**Task details:**
The range to reproduce runs from the line containing "[45,749,58,759] 3. -> (361, 573) none" through the last line of the listing below; give exactly those lines and no others.

**Study material:**
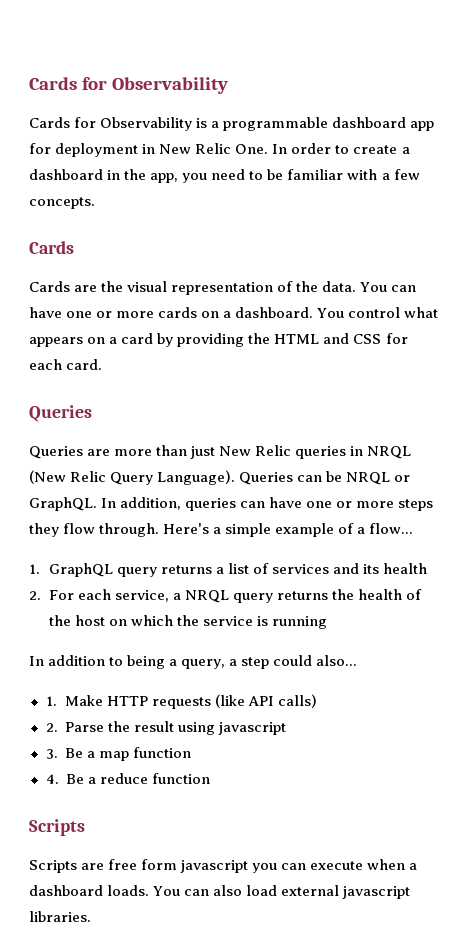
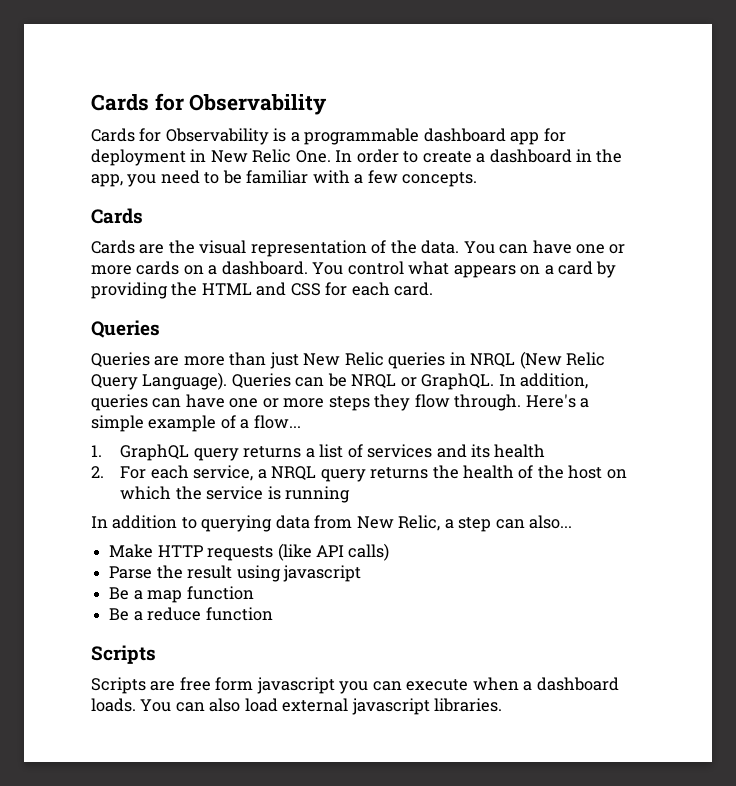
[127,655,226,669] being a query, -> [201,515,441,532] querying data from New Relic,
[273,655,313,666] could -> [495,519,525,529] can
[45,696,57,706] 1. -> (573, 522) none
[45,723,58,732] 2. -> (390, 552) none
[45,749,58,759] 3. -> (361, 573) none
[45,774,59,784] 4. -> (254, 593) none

**Solution below:**
[45,749,58,759] 3. -> (361, 573) none
[45,774,59,784] 4. -> (254, 593) none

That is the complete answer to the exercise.